▶ [TASK TO COMPLETE]
For the entries below, the expected answer is the line with "1812,49 1862,136 1867,134", the line with "374,315 317,352 285,303", and every line between them, exactly as written, and nothing more.

PROVIDED ENTRIES section start

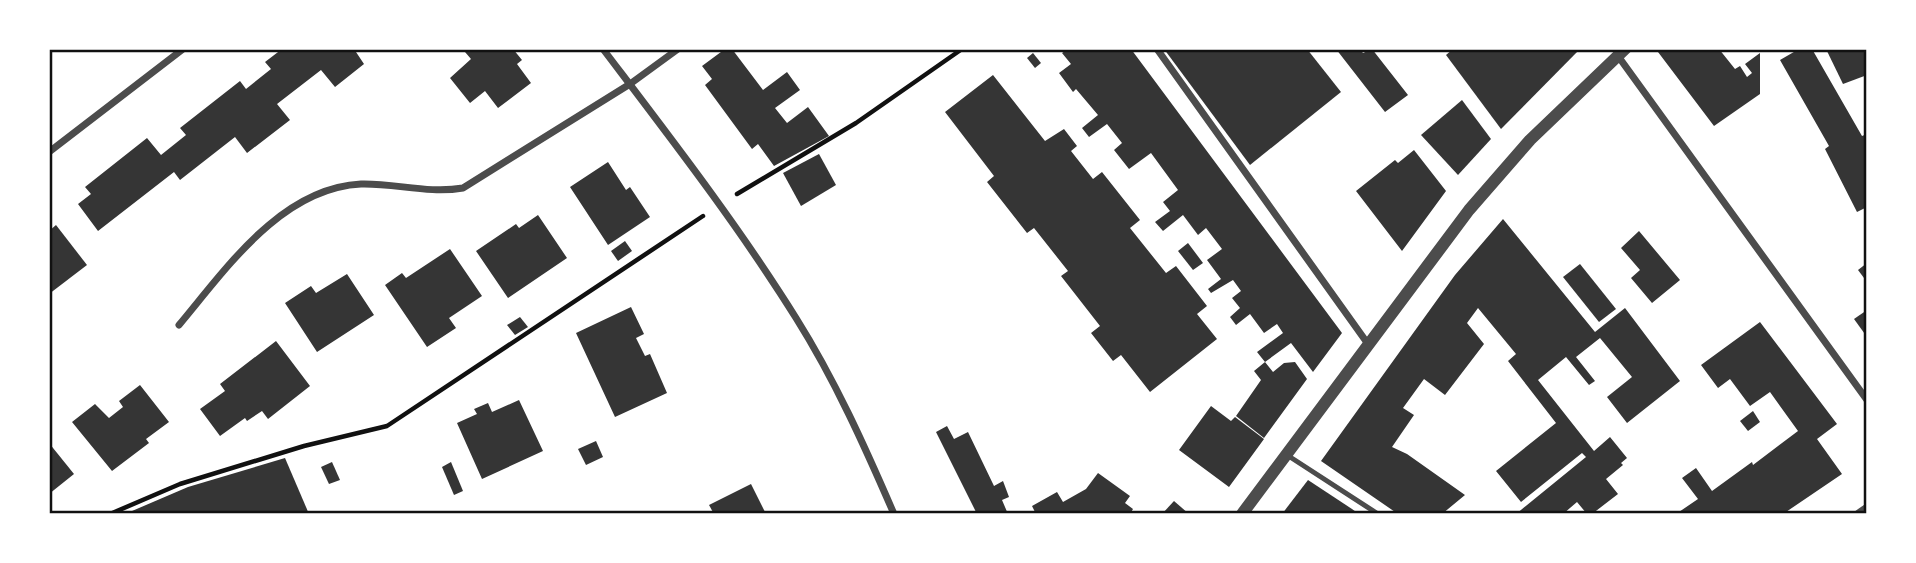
<svg xmlns="http://www.w3.org/2000/svg" width="1916" height="563" font-family="Ubuntu,sans-serif">
  <style>
    .building { fill: #353535 }
    .lines { fill: none; stroke-linecap: round; stroke-linejoin: round }
    .path { stroke: #111; stroke-width: 4.5 }
    .service { stroke: #4c4c4c; stroke-width: 5 }
    .minor { stroke: #4c4c4c; stroke-width: 7 }
    .tertiary { stroke: #4c4c4c; stroke-width: 12 }
    .neatline { fill: none; stroke: #111; stroke-width: 2.5 }
  </style>
  <rect width="100%" height="100%" fill="#fff"/>
  <!-- building -->
  <g class="building">
    <polygon points="282,49 354,49 364,64 335,87 321,70 277,104 290,120 247,153 235,137 180,180 174,172 98,231 78,204 91,194 85,187 147,138 161,155 186,135 180,128 240,81 246,89 271,69 265,62"/>
    <polygon points="469,49 476,49 479,52 484,49 513,49 522,60 517,64 531,83 498,108 485,91 470,103 450,78 471,59 465,52"/>
    <polygon points="725,49 732,49 763,90 787,72 800,90 775,108 787,123 808,107 829,136 774,166 758,144 752,149 705,85 712,79 702,66"/>
    <polygon points="1068,49 1131,49 1342,333 1313,372 1291,343 1265,362 1257,352 1283,333 1277,324 1264,333 1250,314 1236,325 1230,317 1240,308 1232,298 1241,291 1233,280 1211,293 1208,289 1221,279 1207,260 1222,249 1206,228 1198,235 1183,215 1163,231 1155,222 1170,211 1163,202 1178,190 1151,153 1129,169 1114,150 1122,143 1107,124 1089,137 1082,128 1098,115 1076,89 1073,92 1059,73 1071,64 1062,53"/>
    <polygon points="1164,49 1307,49 1341,92 1250,165"/>
    <polygon points="1336,49 1360,49 1363,53 1372,49 1408,95 1385,112"/>
    <polygon points="1453,49 1580,49 1501,129 1446,55"/>
    <polygon points="1662,49 1719,49 1735,69 1740,66 1747,77 1752,73 1745,64 1760,53 1760,94 1714,126 1658,52"/>
    <polygon points="1799,49 1812,49 1862,136 1867,134 1867,207 1857,212 1825,149 1829,146 1780,60"/>
    <polygon points="1826,49 1867,49 1867,75 1843,84"/>
    <polygon points="1033,53 1041,63 1035,68 1027,58"/>
    <polygon points="993,75 1045,141 1064,129 1077,146 1071,151 1093,179 1102,172 1140,220 1130,228 1166,273 1176,266 1207,306 1197,314 1217,339 1150,392 1121,355 1113,361 1091,333 1100,326 1061,276 1068,271 1034,228 1027,233 987,182 994,176 945,112"/>
    <polygon points="1462,100 1491,139 1458,175 1421,135"/>
    <polygon points="1414,150 1446,191 1402,251 1356,191 1395,160 1398,163"/>
    <polygon points="819,154 836,185 801,206 783,173"/>
    <polygon points="608,162 626,190 630,187 650,217 608,245 570,187"/>
    <polygon points="538,215 567,258 508,298 476,251 516,224 519,228"/>
    <polygon points="1503,219 1595,332 1625,308 1680,381 1627,423 1607,397 1632,377 1600,338 1576,357 1595,381 1589,385 1566,357 1538,380 1594,451 1610,437 1627,458 1621,463 1623,465 1606,479 1618,494 1592,514 1587,514 1577,502 1563,514 1516,514 1586,457 1582,453 1521,502 1496,471 1556,423 1508,361 1516,354 1478,308 1467,323 1484,344 1445,395 1424,379 1403,408 1414,415 1392,447 1407,454 1465,495 1442,514 1398,514 1321,461 1455,275"/>
    <polygon points="56,225 87,265 49,294 49,231"/>
    <polygon points="1639,231 1680,280 1652,303 1631,278 1640,270 1621,248"/>
    <polygon points="625,241 632,251 618,261 611,251"/>
    <polygon points="1188,243 1203,263 1193,270 1178,251"/>
    <polygon points="450,249 482,296 449,318 456,328 427,347 385,285 402,273 406,278"/>
    <polygon points="1867,263 1867,282 1858,270"/>
    <polygon points="1580,264 1616,309 1599,322 1563,277"/>
    <polygon points="347,274 374,315 317,352 285,303 311,286 316,293"/>
    <polygon points="631,307 644,334 636,338 645,356 650,354 667,393 615,417 576,333"/>
    <polygon points="1867,310 1867,337 1854,319"/>
    <polygon points="520,317 528,327 515,335 507,325"/>
    <polygon points="1760,322 1837,424 1817,439 1842,474 1783,514 1676,514 1698,499 1682,478 1696,468 1712,491 1752,462 1753,465 1798,431 1770,392 1750,406 1730,379 1718,388 1701,365"/>
    <polygon points="276,341 310,386 268,419 262,411 247,421 245,418 220,436 200,409 225,391 220,384"/>
    <polygon points="1265,362 1273,372 1284,363 1295,362 1307,379 1264,438 1236,416 1261,380 1254,371"/>
    <polygon points="140,385 169,422 146,439 149,443 112,471 72,422 95,404 109,418 123,407 119,401"/>
    <polygon points="519,400 543,451 482,479 457,423 477,414 474,409 488,403 492,412"/>
    <polygon points="1211,406 1231,421 1235,417 1264,439 1229,487 1179,450"/>
    <polygon points="1753,411 1760,422 1748,431 1740,421"/>
    <polygon points="947,426 954,439 968,432 994,486 1003,481 1009,497 1002,500 1008,514 977,514 936,432"/>
    <polygon points="596,441 603,457 586,465 578,449"/>
    <polygon points="49,443 74,474 49,494"/>
    <polygon points="285,458 309,514 125,514 188,487"/>
    <polygon points="332,462 340,480 329,484 321,467"/>
    <polygon points="451,462 463,491 454,495 442,467"/>
    <polygon points="1098,473 1130,496 1125,503 1133,509 1130,514 1036,514 1032,506 1057,492 1063,502 1086,489"/>
    <polygon points="1308,480 1352,509 1359,514 1282,514"/>
    <polygon points="751,484 766,514 714,514 709,505"/>
    <polygon points="1174,501 1189,514 1162,514"/>
  </g>
  <g class="lines">
    <!-- path -->
    <g class="path">
      <polyline points="737,194 856,123 962,49"/>
      <polyline points="110,514 180,484 304,446 387,426 703,216"/>
    </g>
    <!-- service -->
    <polyline class="service" points="1287,455 1378,514"/>
    <!-- minor -->
    <g class="minor">
      <path d="M603,49C669,136 738,225 796,318C835,380 865,447 894,514"/>
      <polyline points="1157,49 1368,344"/>
      <polyline points="1618,56 1867,400"/>
      <polyline points="49,152 183,49"/>
      <path d="M179,325C226,269 281,188 361,184C395,183 428,194 463,188L630,84L678,49"/>
      <polyline points="1857,514 1867,507"/>
    </g>
    <!-- tertiary -->
    <polyline class="tertiary" points="1242,514 1469,210 1530,140 1625,49"/>
  </g>
  <!-- border -->
  <rect width="1916" height="563" fill="none" stroke="#ffffff" stroke-width="102"/>
  <rect x="51" y="51" width="1814" height="461" class="neatline"/>
</svg>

PROVIDED ENTRIES section end

▶ [ANSWER AREA]
    <polygon points="1799,49 1812,49 1862,136 1867,134 1867,207 1857,212 1825,149 1829,146 1780,60"/>
    <polygon points="1826,49 1867,49 1867,75 1843,84"/>
    <polygon points="1033,53 1041,63 1035,68 1027,58"/>
    <polygon points="993,75 1045,141 1064,129 1077,146 1071,151 1093,179 1102,172 1140,220 1130,228 1166,273 1176,266 1207,306 1197,314 1217,339 1150,392 1121,355 1113,361 1091,333 1100,326 1061,276 1068,271 1034,228 1027,233 987,182 994,176 945,112"/>
    <polygon points="1462,100 1491,139 1458,175 1421,135"/>
    <polygon points="1414,150 1446,191 1402,251 1356,191 1395,160 1398,163"/>
    <polygon points="819,154 836,185 801,206 783,173"/>
    <polygon points="608,162 626,190 630,187 650,217 608,245 570,187"/>
    <polygon points="538,215 567,258 508,298 476,251 516,224 519,228"/>
    <polygon points="1503,219 1595,332 1625,308 1680,381 1627,423 1607,397 1632,377 1600,338 1576,357 1595,381 1589,385 1566,357 1538,380 1594,451 1610,437 1627,458 1621,463 1623,465 1606,479 1618,494 1592,514 1587,514 1577,502 1563,514 1516,514 1586,457 1582,453 1521,502 1496,471 1556,423 1508,361 1516,354 1478,308 1467,323 1484,344 1445,395 1424,379 1403,408 1414,415 1392,447 1407,454 1465,495 1442,514 1398,514 1321,461 1455,275"/>
    <polygon points="56,225 87,265 49,294 49,231"/>
    <polygon points="1639,231 1680,280 1652,303 1631,278 1640,270 1621,248"/>
    <polygon points="625,241 632,251 618,261 611,251"/>
    <polygon points="1188,243 1203,263 1193,270 1178,251"/>
    <polygon points="450,249 482,296 449,318 456,328 427,347 385,285 402,273 406,278"/>
    <polygon points="1867,263 1867,282 1858,270"/>
    <polygon points="1580,264 1616,309 1599,322 1563,277"/>
    <polygon points="347,274 374,315 317,352 285,303 311,286 316,293"/>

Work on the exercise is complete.